You can find out their strategy, if they have one, by viewing the source code of their internal pages. This is where the long tail should be.

Say you’re checking out a website about renewable energy. The home page title tag, meta values and content really focuses on renewable energy, energy conservation, alternative fuel, and the company name (for banding purposes). Good, ok. If you then view the source code of the internal pages, and the title tag and meta values are the same as the home page, they are most likely not aware of or utilizing the long tail.

The long tail is an expansion of the core, root keywords. Individually each carries a significantly lower search volume than the root, but when as many of the long tail words and phrases are utilized, they carry a heavy load as a team.

As an example, long tail keywords of the example above could include and are absolutely not limited to:

  • peak oil
  • eco homes
  • bio fuel
  • alternate diesel fuel
  • alternative car fuel

There a hundreds more that could be utilized; and each of these could possibly be turned into the main site concept and a long tail developed solely from it. So you see, the long tail is the meat and potatoes of keyword research.

If the long tail keywords are to be utilized properly, they should each support their own page within the site. The title tag, meta values and content should focus on the long tail word, while it always ties itself back in with the main concept of the site.

So as you can see, as an seoer, long tails are totally hot!

 

 

Yes it is true, whether you like it or not you work for Google or Yahoo or whatever. Maybe it’s your dream to work for Google or maybe you think Google is a communist dictator, inflicting googly morals and values onto the poor webmasters of the world. But seriously folks, if you are a webmaster or seoer, you work for them.

Here’s the truth. It’s the search engines job to give its searchers what they want, whether it’s ham bone pea soup recipes or poyurethane spary foam roofing information, (a current project of mine). When I sit down to research the central theme of a website I am to optimize, I take into consideration that yes, Google is sortof my boss.

SEO should have two parts, Search Engine User Optimization, and Search Engine Optimization. First I want to please humans, because in all truth that is what Google wants to do as well. What pleases humans? Information, sex and money. In keeping with what I can give them on my end I’ll just discuss the information part. If you read the About seoyo page than I am going to keep with my promise of being an extremely revolutionary and original blog and say it right now content is king.

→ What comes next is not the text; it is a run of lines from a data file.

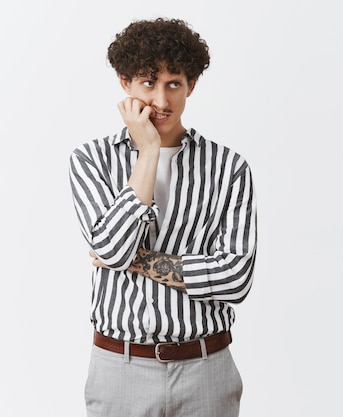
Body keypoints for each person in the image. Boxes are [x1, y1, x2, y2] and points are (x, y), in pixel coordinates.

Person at [68, 17, 257, 417]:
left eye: (174, 83)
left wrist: (138, 261)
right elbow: (111, 250)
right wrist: (149, 151)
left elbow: (236, 278)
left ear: (192, 85)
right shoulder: (91, 160)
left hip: (207, 369)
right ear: (125, 83)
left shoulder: (228, 168)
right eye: (147, 83)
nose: (161, 100)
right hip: (120, 369)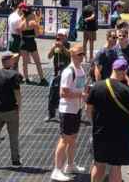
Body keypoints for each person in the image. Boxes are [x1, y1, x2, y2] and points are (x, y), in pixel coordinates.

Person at [87, 58, 129, 182]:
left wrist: (96, 123)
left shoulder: (97, 86)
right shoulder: (127, 90)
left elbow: (88, 110)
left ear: (113, 69)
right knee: (115, 167)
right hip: (120, 135)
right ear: (124, 72)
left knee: (98, 164)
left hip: (100, 133)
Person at [51, 45, 87, 181]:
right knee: (64, 139)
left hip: (76, 109)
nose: (82, 56)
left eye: (83, 54)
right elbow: (63, 93)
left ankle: (70, 165)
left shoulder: (81, 69)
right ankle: (57, 170)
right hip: (67, 110)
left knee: (73, 138)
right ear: (72, 55)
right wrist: (80, 95)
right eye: (79, 54)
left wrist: (82, 97)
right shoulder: (68, 72)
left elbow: (79, 88)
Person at [47, 28, 72, 122]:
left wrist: (62, 48)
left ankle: (67, 113)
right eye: (58, 35)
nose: (59, 37)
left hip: (66, 73)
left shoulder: (68, 45)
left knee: (66, 94)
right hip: (56, 72)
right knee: (51, 94)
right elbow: (49, 56)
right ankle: (51, 114)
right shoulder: (55, 44)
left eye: (62, 35)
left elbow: (70, 55)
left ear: (66, 37)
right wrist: (53, 48)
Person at [18, 8, 47, 84]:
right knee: (37, 62)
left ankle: (26, 79)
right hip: (31, 42)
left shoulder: (21, 24)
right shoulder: (33, 23)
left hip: (24, 43)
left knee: (24, 63)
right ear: (30, 14)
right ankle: (42, 79)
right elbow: (37, 34)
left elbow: (20, 35)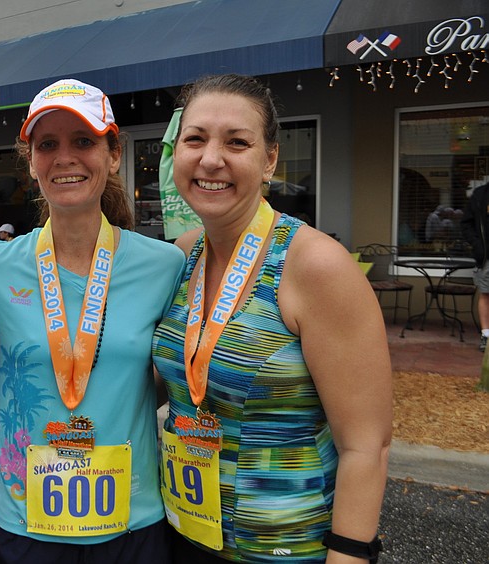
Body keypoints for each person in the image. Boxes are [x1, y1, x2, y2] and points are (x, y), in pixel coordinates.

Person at [151, 75, 392, 563]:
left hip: (286, 548)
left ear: (270, 160)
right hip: (185, 535)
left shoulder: (315, 265)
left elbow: (366, 445)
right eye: (195, 139)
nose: (211, 159)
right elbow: (167, 382)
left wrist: (349, 554)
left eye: (237, 142)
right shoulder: (181, 256)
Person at [0, 79, 185, 563]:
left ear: (113, 154)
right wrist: (18, 410)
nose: (65, 157)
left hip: (132, 523)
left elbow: (168, 378)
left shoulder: (163, 265)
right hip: (23, 524)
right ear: (31, 161)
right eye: (48, 145)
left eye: (83, 141)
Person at [461, 181, 489, 351]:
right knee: (486, 294)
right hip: (487, 258)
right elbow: (466, 224)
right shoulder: (480, 195)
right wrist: (478, 245)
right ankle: (486, 335)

When I sit down to do my part of a project, I look over the sitemap developed by another member of my team, and I always have sub-pages to add. And I know my team members groan when I add in my notes about “add sub-page here”. In a way they are annoyed because this means they have to get more content from the client, but I can’t help it. If a website doesn’t answer my questions, and answer questions I didn’t know I had, when I get there, or lead me somewhere logical, I am gone. And most other searchers are the same, and so are the spiders.

If you build it – they will come, if you write it – they will come, if you give them what they want – they will stay and buy, and give you what you want.

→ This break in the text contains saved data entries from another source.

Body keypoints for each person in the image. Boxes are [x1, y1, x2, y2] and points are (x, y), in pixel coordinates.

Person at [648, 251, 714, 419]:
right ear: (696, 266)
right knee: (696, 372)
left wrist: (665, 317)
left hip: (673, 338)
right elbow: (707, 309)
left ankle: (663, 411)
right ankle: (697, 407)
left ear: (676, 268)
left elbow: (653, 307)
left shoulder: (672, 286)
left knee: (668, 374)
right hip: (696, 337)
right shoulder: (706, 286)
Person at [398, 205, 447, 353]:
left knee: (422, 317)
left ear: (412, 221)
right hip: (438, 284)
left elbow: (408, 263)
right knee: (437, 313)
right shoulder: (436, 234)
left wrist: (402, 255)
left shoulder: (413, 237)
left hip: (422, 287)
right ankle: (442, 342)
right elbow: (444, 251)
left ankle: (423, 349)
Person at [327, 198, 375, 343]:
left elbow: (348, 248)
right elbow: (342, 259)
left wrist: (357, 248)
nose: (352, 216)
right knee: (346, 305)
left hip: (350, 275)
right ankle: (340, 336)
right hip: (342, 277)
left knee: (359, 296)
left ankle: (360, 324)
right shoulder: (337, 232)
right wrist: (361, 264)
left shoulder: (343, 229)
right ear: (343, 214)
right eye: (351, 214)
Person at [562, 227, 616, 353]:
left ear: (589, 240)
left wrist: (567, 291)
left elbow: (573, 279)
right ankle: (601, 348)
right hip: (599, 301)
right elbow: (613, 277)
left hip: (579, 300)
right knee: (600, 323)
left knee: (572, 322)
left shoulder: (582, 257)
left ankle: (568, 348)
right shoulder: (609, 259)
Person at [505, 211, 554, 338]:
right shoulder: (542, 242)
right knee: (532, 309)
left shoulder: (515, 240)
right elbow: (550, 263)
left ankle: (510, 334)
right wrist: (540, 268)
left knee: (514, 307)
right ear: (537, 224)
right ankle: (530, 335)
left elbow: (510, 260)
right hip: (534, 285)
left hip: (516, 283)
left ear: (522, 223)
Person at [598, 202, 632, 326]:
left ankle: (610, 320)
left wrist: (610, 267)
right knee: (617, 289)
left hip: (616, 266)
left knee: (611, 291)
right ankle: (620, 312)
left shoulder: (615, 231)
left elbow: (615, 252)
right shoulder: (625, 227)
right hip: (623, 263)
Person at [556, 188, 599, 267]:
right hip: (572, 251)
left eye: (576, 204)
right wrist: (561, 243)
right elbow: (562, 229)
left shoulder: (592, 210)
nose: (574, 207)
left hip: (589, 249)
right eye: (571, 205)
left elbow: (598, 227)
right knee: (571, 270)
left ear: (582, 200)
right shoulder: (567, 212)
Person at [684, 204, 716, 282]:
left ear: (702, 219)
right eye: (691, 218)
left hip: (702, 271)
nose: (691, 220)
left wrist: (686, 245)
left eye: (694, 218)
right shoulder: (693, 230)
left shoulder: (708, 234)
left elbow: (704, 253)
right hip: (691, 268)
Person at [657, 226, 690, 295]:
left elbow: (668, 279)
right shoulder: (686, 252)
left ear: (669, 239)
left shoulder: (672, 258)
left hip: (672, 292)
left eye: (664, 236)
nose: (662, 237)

So you work for Google, Google works for the whole world. If your client was the whole world, you’d have some pretty strict googly rules too. But wait, the Internet is global, so your client is the whole world.

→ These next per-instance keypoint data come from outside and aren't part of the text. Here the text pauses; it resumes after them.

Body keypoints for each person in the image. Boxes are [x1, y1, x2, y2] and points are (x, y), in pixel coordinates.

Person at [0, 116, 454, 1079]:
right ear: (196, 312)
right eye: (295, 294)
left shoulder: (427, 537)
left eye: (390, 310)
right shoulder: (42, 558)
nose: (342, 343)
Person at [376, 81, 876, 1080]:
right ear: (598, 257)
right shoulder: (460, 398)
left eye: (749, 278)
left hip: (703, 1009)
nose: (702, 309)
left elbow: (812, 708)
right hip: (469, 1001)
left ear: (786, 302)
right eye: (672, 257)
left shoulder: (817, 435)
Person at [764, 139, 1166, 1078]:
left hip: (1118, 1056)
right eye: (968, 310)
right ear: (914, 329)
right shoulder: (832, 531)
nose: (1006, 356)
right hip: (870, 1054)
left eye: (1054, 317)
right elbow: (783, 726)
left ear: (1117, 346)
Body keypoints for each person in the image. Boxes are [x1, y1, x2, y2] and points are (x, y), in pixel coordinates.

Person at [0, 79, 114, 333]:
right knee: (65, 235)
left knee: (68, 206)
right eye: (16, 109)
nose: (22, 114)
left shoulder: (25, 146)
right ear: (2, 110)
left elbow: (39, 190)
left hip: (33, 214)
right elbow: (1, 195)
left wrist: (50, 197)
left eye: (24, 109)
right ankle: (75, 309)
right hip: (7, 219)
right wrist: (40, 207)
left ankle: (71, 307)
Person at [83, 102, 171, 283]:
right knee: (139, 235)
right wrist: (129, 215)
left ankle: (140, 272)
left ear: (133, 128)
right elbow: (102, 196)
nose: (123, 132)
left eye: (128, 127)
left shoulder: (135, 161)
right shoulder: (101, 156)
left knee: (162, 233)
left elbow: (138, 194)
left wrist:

Business owners strive to provide the best products possible. I work for a web design firm and it’s our goal to give our clients the very best. None of us go into a project saying “Gee, let’s give this client a sorta good website.” It’s no different with the engines. Google is servicing the entire world, their clients are anyone with access to the Internet. Google may offer alot of nifty gadgets and services, but their main product is information, lots of it and it must be relevant.